Expatriates are needed desperately here, Faez says, because they make up the bulk of educated Afghans and because "some of us coming from the West have a better vision."

"We have an open mind, a belief in change, a belief in democracy," he says.

They also must have stamina.

Faez arrived in Kabul to find no power, heat or running water in his room at the former Intercontinental Hotel, a once-grand establishment that fell into disrepair under the Taliban, but now houses many of the government officials who have returned from abroad.

He went to his new office the next morning in a suit and tie, eager to meet his staff. Having taught literature at Kabul University for two years in the 1970s, Faez thought he had some idea of what to expect.

In the ministry, he found a collection of weathered men with long beards and turbans, all of them wrapped up in blankets.

"I thought, `There are so many janitors here!' Faez recalls. "I asked who was in charge, and someone came forward and said he was my deputy. I was really stunned."

So Faez told his deputy he wanted to arrange a meeting for the office staff. The deputy protested and said that the professors from Kabul University were waiting to greet their new boss. Faez asked where the professors were. "These are them," the deputy answered, pointing to the men in blankets.

"When I taught at Kabul University [before the Soviet invasion], everyone was well dressed, with neckties," Faez says. "And here I was among a room of bearded janitors."

Faez then launched into a speech about his goals: ridding the university of ideologies and fanaticism, and promoting democracy, independent thinking and the participation of women.

"One old man raised his hand and said: `We haven't been paid in five months, and we need food.
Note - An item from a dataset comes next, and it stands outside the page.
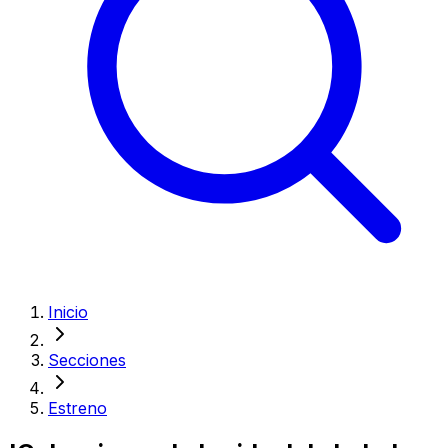
Inicio
Secciones
Estreno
You have to start your reconstruction from my empty stomach,'" Faez says. "I realized these people can't even afford to buy a razor to shave their beards."
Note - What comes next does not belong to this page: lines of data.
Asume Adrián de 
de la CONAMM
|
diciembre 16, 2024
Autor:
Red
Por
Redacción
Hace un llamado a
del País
The elite evaporated from Afghanistan after the Soviet invasion in 1979. Some left because, as intellectuals, they were targeted by the Communists. Others left because they had the financial means to escape the conflict.

Zohra Rasekh was 15 when the Soviets moved in. The invasion separated her father, an intellectual traveling in Germany, from her family in Kabul. Her brother, a medical student in perfect health, died in his sleep one day. It was a chilling, mysterious tragedy that seemed to befall an unusual number of other medical students who, like him, openly opposed the regime.

Like her brother, she, too, "had a big mouth" and stubborn ways, Rasekh says. On days that students were instructed to deck themselves in Communist red, she wore green.